[Stored data]
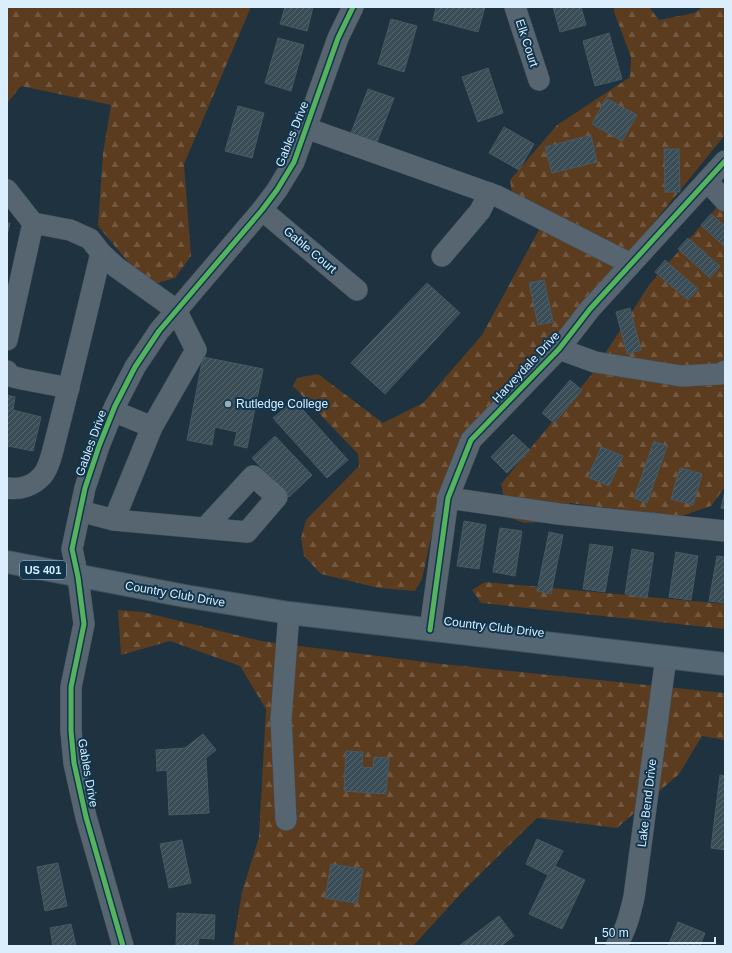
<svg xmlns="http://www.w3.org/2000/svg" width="732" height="953" font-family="Helvetica,sans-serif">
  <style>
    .forest { fill: url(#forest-firs) }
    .building { fill: url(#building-hatch); stroke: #475962 }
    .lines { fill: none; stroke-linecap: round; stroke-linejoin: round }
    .minor-casing { stroke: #41505b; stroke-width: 22 }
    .major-casing { stroke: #41505b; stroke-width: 24 }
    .minor { stroke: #576570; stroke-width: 21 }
    .major { stroke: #556773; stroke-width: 22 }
    .cycleway-casing { stroke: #10354d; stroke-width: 8 }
    .cycleway { stroke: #56b35d; stroke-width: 5 }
    .poi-dot { fill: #98acbb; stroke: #10354d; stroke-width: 1.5 }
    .labels { text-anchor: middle; stroke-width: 4; stroke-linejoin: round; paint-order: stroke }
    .shield { fill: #10354d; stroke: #9db6c9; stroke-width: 1 }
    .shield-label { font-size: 11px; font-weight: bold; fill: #daeefe }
    .street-label { font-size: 12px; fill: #daeefe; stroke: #10354d }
    .poi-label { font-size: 12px; fill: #daeefe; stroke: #10354d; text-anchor: start }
  </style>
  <defs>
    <pattern id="forest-firs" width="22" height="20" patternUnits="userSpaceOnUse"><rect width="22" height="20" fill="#5b3c1f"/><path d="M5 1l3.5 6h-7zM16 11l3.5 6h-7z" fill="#725841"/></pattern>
    <pattern id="building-hatch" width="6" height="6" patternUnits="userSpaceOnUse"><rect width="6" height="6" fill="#3a4d56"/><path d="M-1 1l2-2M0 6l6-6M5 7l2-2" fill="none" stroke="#56676f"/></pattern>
  </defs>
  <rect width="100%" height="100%" fill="#1e323f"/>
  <g class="forest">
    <path d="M7,7h244l-67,157 7,92 -16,22 -18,5 -22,-13 -37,-44 5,-73 8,-48 -90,-19 -13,16 -1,4z"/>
    <path d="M614,7h35l10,13 35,-7 9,-6h22v128l-96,118 -117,-60 -2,-13 47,-55 73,-48 1,-20 -17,-45z"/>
    <path d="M725,198v289l-14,19 -32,11 -109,-14 -28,19 -18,1 -16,-6 -7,-33 91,-110 57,-89z"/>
    <path d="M541,226l79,41 -53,56 -128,178 -17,78 -7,12 -36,-3 -58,-14 -17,-18 -3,-18 5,-18 53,-54 -1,-12 -65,-68 4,-8 21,-4 65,49 40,-20 59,-68z"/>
    <path d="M485,582l240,22v25l-244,-26 -9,-13z"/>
    <path d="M118,610l25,2 118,29 172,22 292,30v47l-23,-4 -23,38 -62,54 -80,-10 -70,69 -54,59h-180l9,-54 17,-55 7,-128 -26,-43 -70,-25 -49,14z"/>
  </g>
  <g class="building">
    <path d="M285,7h28l-6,24 -27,-7z"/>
    <path d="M436,7h49l-7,25 -45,-12z"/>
    <path d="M553,7h28l5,18 -26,7z"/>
    <path d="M391,19l26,7 -13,46 -26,-8z"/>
    <path d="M609,33l13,46 -27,7 -12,-45z"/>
    <path d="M278,38l26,7 -13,46 -26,-8z"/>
    <path d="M488,68l15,45 -25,9 -16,-45z"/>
    <path d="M368,89l26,9 -17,44 -26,-9z"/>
    <path d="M606,98l31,17 -15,26 -30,-17z"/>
    <path d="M238,106l26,7 -12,45 -27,-7z"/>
    <path d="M504,127l30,17 -15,26 -30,-17z"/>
    <path d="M591,135l6,27 -45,11 -7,-26z"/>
    <path d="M664,149h15l1,43h-15z"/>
    <path d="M711,214l14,12v21l-24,-22z"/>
    <path d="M7,223h3l-3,12z"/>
    <path d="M688,238l32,28 -10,12 -32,-29z"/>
    <path d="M665,260l33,29 -10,11 -33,-28z"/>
    <path d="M544,280l9,42 -15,3 -9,-42z"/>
    <path d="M427,283l33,30 -75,81 -34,-31z"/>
    <path d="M630,308l11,42 -14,4 -11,-42z"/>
    <path d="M203,357l60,12 -16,79 -13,-3 3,-13 -22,-5 -3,18 -25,-5z"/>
    <path d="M570,380l12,10 -28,33 -12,-10z"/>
    <path d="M7,395l8,2 -2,13 28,7 -8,34 -25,-5 -1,6z"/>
    <path d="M294,400l54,60 -21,18 -54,-60z"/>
    <path d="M513,434l17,16 -23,23 -16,-16z"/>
    <path d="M275,436l37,39 -23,22 -37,-39z"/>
    <path d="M654,441l13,5 -20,57 -13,-5z"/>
    <path d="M601,447l22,9 -14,30 -21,-9z"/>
    <path d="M680,468l22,6 -9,31 -22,-6z"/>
    <path d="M725,490v19l-4,-1z"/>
    <path d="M464,521l22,4 -7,44 -22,-3z"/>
    <path d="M500,528l22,3 -7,45 -22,-4z"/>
    <path d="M549,532l14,3 -12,59 -14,-3z"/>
    <path d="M590,544l23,3 -8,45 -22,-3z"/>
    <path d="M632,549l22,4 -7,45 -22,-4z"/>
    <path d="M676,552l22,4 -7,44 -22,-3z"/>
    <path d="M717,556l8,1v46l-16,-2z"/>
    <path d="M203,734l13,16 -10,8 3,55 -40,2 -2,-45 -10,1 -1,-21 29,-2z"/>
    <path d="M346,751l17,1 -1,15 11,1 1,-11 15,1 -3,36 -42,-3z"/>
    <path d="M720,775l5,1v74l-14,-2z"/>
    <path d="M537,839l26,12 -8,15 30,14 -23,49 -33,-15 19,-39 -22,-11z"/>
    <path d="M182,840l9,43 -22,5 -9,-44z"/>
    <path d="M58,863l9,43 -22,5 -8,-44z"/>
    <path d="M331,864l32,5 -6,34 -32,-5z"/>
    <path d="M177,913l38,2 -1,24 -15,-1 -1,8h-22z"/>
    <path d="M499,916l15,20 -13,10h-42z"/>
    <path d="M678,922l27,11 -5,13h-32z"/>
    <path d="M71,924l5,22h-23l-3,-18z"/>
  </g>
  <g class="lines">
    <defs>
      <g id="minor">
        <path d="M515,7l24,73"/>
        <path d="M306,128l191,68 134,68"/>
        <path d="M707,181l18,20"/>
        <path d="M7,190l26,33 -26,117"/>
        <path d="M262,210l95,80"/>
        <path d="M33,223l37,7 20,9 11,14 15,14 60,43 20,40 -44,77 -39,-16"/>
        <path d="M442,256l38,-45 9,-18"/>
        <path d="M559,349l36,13 86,14 39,-2 5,-3"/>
        <path d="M7,371l3,5 12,3 47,9"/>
        <path d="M7,488c13,2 26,-2 35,-12 8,-8 13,-35 16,-46 15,-59 29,-118 43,-177"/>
        <path d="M448,498l111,16 166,17"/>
        <path d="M80,511l34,9 133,12 30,-35 -24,-21 -48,52"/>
        <path d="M114,520l38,-93"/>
        <path d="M430,630l18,-132 23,-58 88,-91 31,-40 135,-148"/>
        <path d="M286,820l-5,-101 8,-106"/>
        <path d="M123,946l-37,-129 -12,-54 -3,-32v-44l13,-63 -6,-47 -6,-28 13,-61 14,-42 16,-40 20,-39 24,-36 103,-121 15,-20 17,-28 44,-124 15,-31"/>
        <path d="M616,946c10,-15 14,-32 18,-49l32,-240"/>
      </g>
      <path id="major" d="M7,562l178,34 104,17 436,51"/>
    </defs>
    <use href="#minor" class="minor-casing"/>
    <use href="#major" class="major-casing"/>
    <use href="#minor" class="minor"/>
    <use href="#major" class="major"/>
    <defs>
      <g id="cycleway">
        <path d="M430,630l18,-132 23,-58 88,-91 31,-40 135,-148"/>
        <path d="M123,946l-37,-129 -12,-54 -3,-32v-44l13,-63 -6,-47 -6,-28 13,-61 14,-42 16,-40 20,-39 24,-36 103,-121 15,-20 17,-28 44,-124 15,-31"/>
      </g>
    </defs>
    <use href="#cycleway" class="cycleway-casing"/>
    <use href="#cycleway" class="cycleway"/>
  </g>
  <circle class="poi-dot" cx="228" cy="404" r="4"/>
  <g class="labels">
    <rect class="shield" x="20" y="561" width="46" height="18" rx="3"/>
    <g class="shield-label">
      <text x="43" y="574">US 401</text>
    </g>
    <g class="street-label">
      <text transform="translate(527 43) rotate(72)" y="4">Elk Court</text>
      <text transform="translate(292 134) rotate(-68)" y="4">Gables Drive</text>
      <text transform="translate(310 250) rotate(40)" y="4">Gable Court</text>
      <text transform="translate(526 367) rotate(-47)" y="4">Harveydale Drive</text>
      <text transform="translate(91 443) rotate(-70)" y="4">Gables Drive</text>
      <text transform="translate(175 594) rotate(10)" y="4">Country Club Drive</text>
      <text transform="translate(494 627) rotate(7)" y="4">Country Club Drive</text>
      <text transform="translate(88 773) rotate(80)" y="4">Gables Drive</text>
      <text transform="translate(647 803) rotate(-83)" y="4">Lake Bend Drive</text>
    </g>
    <g class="poi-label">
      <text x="236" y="408">Rutledge College</text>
    </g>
  </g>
  <rect width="732" height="953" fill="none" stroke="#daeefe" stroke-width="16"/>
  <path d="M596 937v6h119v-6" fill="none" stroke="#daeefe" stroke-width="2"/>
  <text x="602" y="937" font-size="12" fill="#daeefe" stroke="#10354d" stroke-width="3" paint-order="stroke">50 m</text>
</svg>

--- ABOUT THIS TASK ---
Determine the number of lines in these entries that contain the word "linejoin", and write only that number.

--- REPLY TO THE EXERCISE ---
2